Little did I know that by two o’clock we would be glowering at each other, sick to death of hearing each other’s every move, tired of the sound of our voices bickering.

Today we awakened to sunshine and ridiculous heat; unfortunately, there is also, still, the ridiculous humidity, and I suspect rain will come sufficiently soon to make going to the pool a non-option for us. It’s iffy — could go either way — but since we get to the pool by bus, and it’s a small project to get there, carrying our traditional two tote bags (one for food, one for swimsuits and towels and so on) this isn’t a chance I’m willing to take. As such, I have devised a Plan B for today, which my daughter is dreading, but which I actually have great hope for. We are going to go see the new Florence Foster Jenkins movie, which is screening downtown at 11.30.

She may or may not like it. I may be burning some bridges here. But I am optimistic. My daughter is a big fan of The Devil Wears Prada; she knows who Meryl Streep is.
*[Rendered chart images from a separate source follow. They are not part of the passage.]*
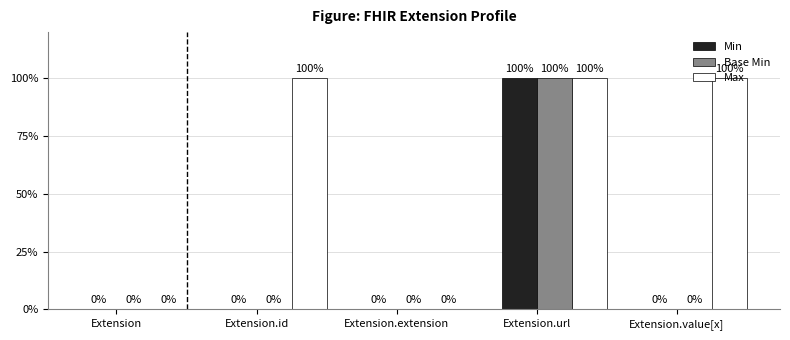

List the series in order of their peak value, highest first.

Min, Base Min, Max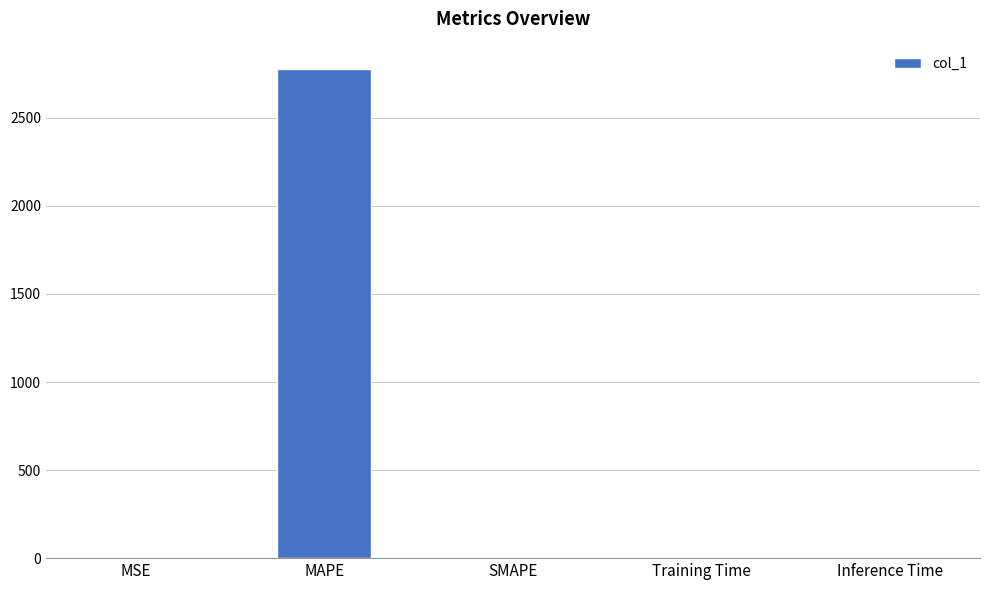

What is the greatest value displayed?

2777.7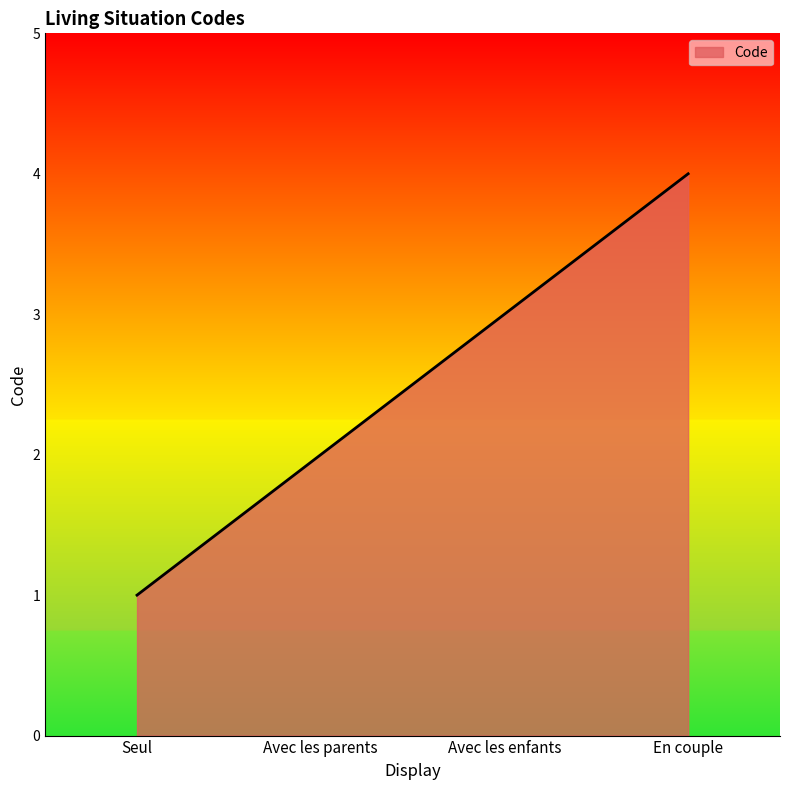

What is the sum of the values at En couple and Avec les parents?

6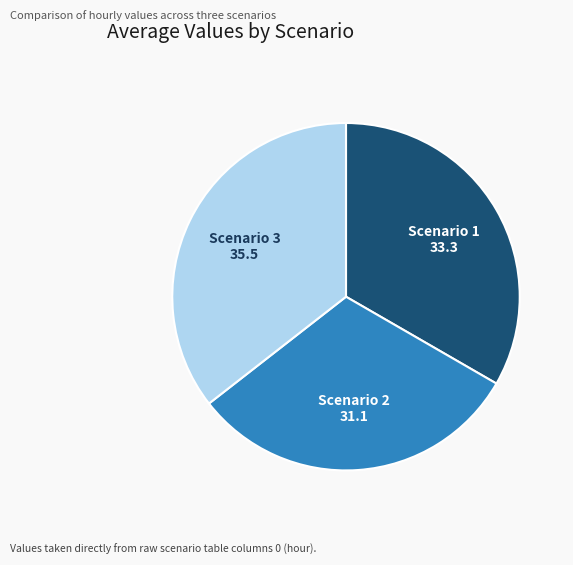

Is there a majority slice in this chart?

No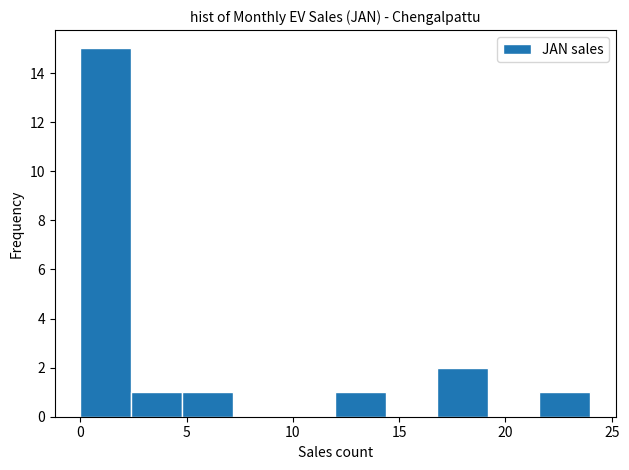

Reading left to right, transcribe this chart: for each bar, give the range it covers on the x-axis and its height. Neither the bar edges nor the heights are printed on the chart, so give them approximately, as read against the axes.

0.0 to 2.4: 15
2.4 to 4.8: 1
4.8 to 7.2: 1
7.2 to 9.6: 0
9.6 to 12.0: 0
12.0 to 14.4: 1
14.4 to 16.8: 0
16.8 to 19.2: 2
19.2 to 21.6: 0
21.6 to 24.0: 1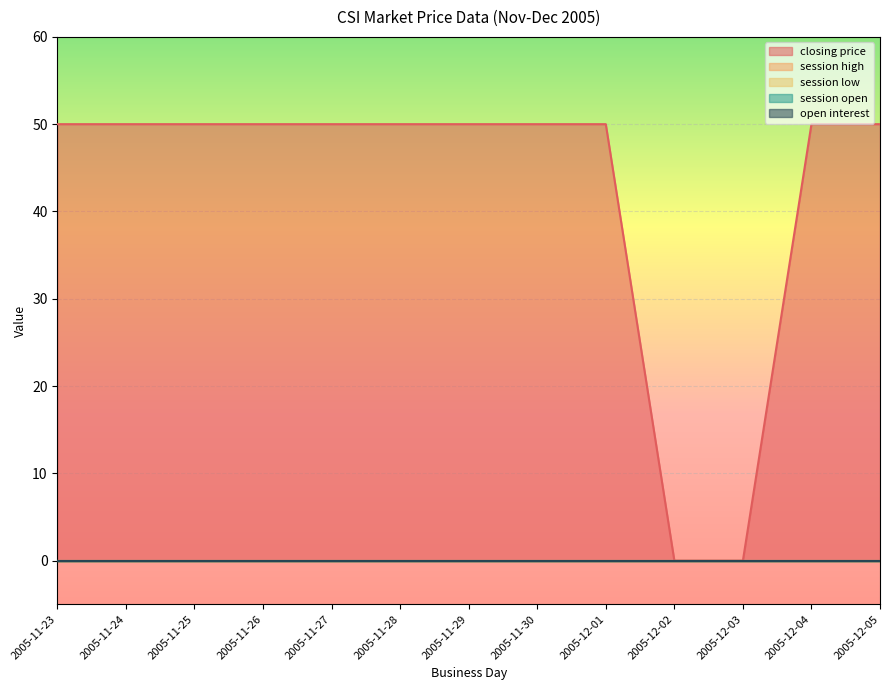

Reading left to right, extract all data points from this chart.

closing price: 50	50	50	50	50	50	50	50	50	0	0	50	50
session high: 0	0	0	0	0	0	0	0	0	0	0	0	0
session low: 0	0	0	0	0	0	0	0	0	0	0	0	0
session open: 0	0	0	0	0	0	0	0	0	0	0	0	0
open interest: 0	0	0	0	0	0	0	0	0	0	0	0	0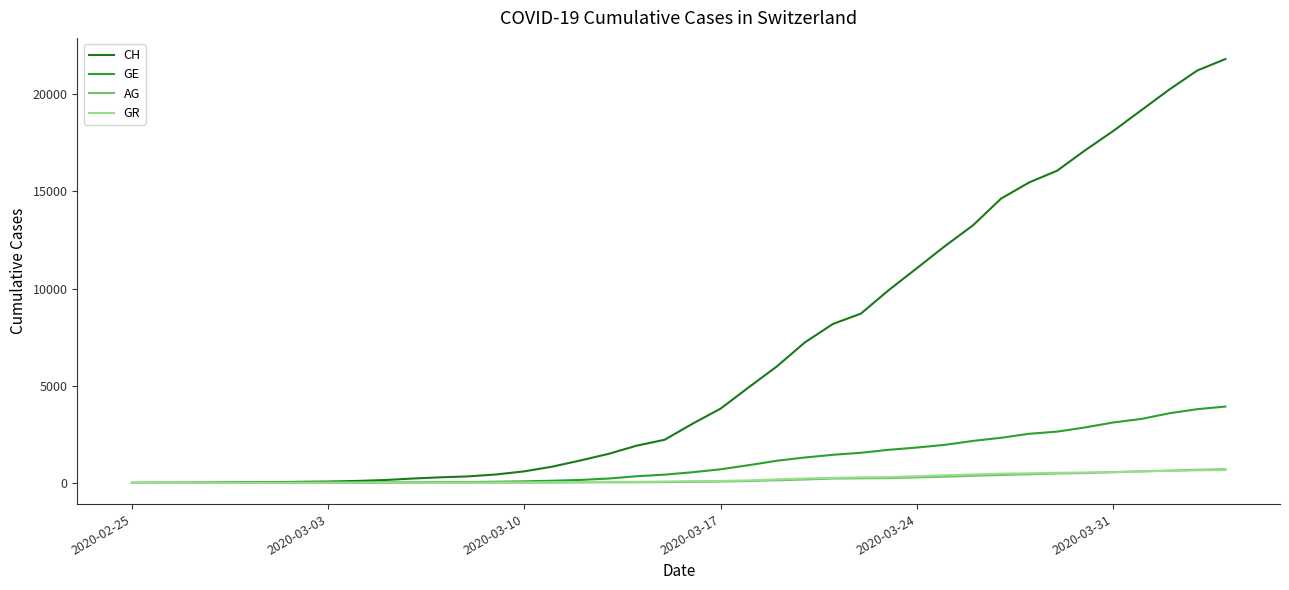

What is the greatest value displayed?

21808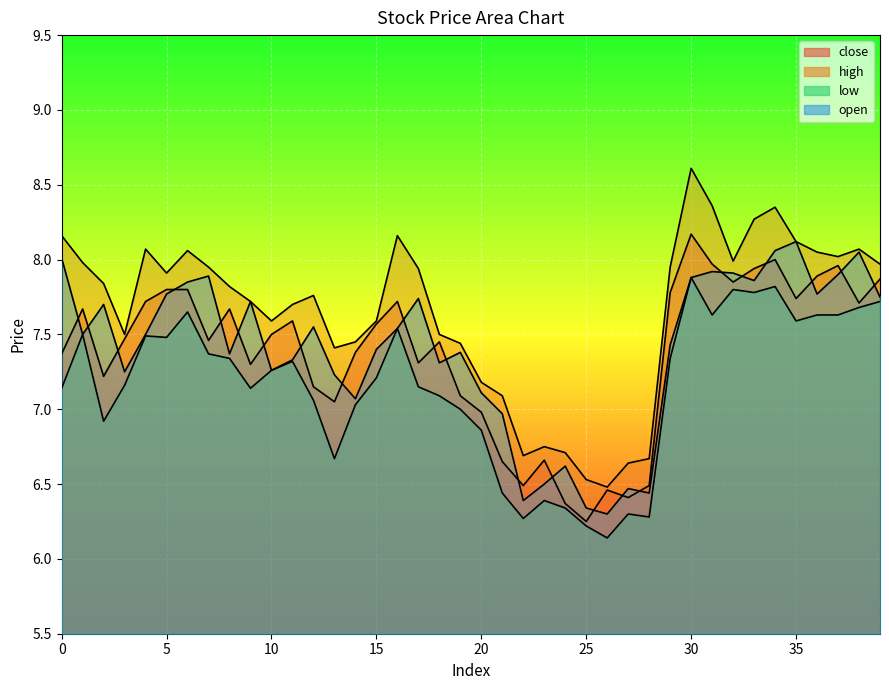

Which category has the lowest value in the open series?

26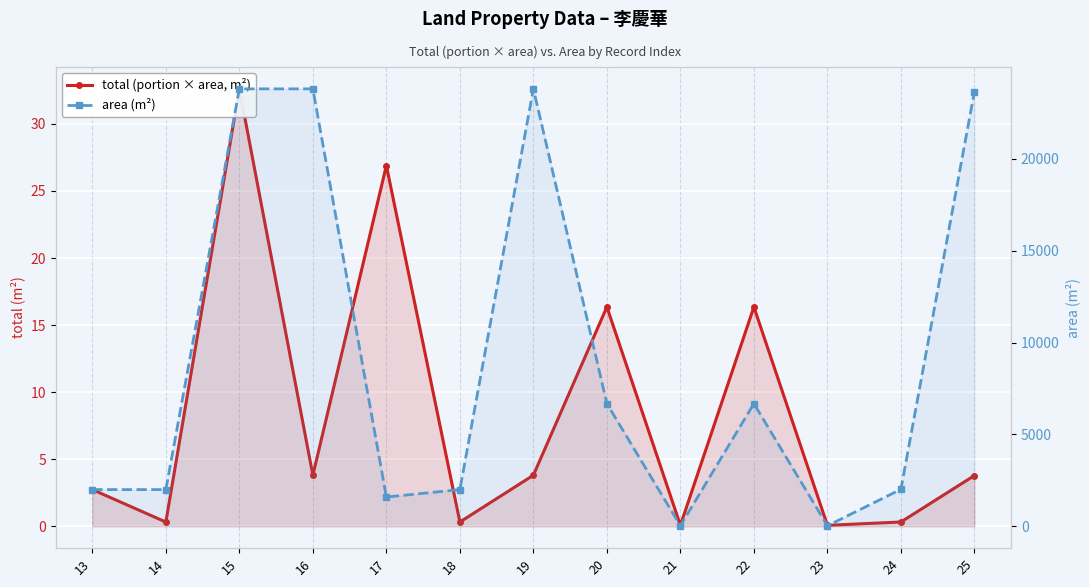

What are all the series names shown in the legend?

total (portion × area, m²), area (m²)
My thinking is, watching Meryl Streep play The World’s Worst Opera Singer might just blow her tiny mind, and she’ll remember this day fondly for the rest of her life. The other possibility — and it’s a real, likely, possibility — is that she will never forgive me for today, and hate Meryl Streep and costume movies for the rest of her life because I took her to see this movie.

It might be wise for me to soften the blow by shelling out for a tub of popcorn. Update TK.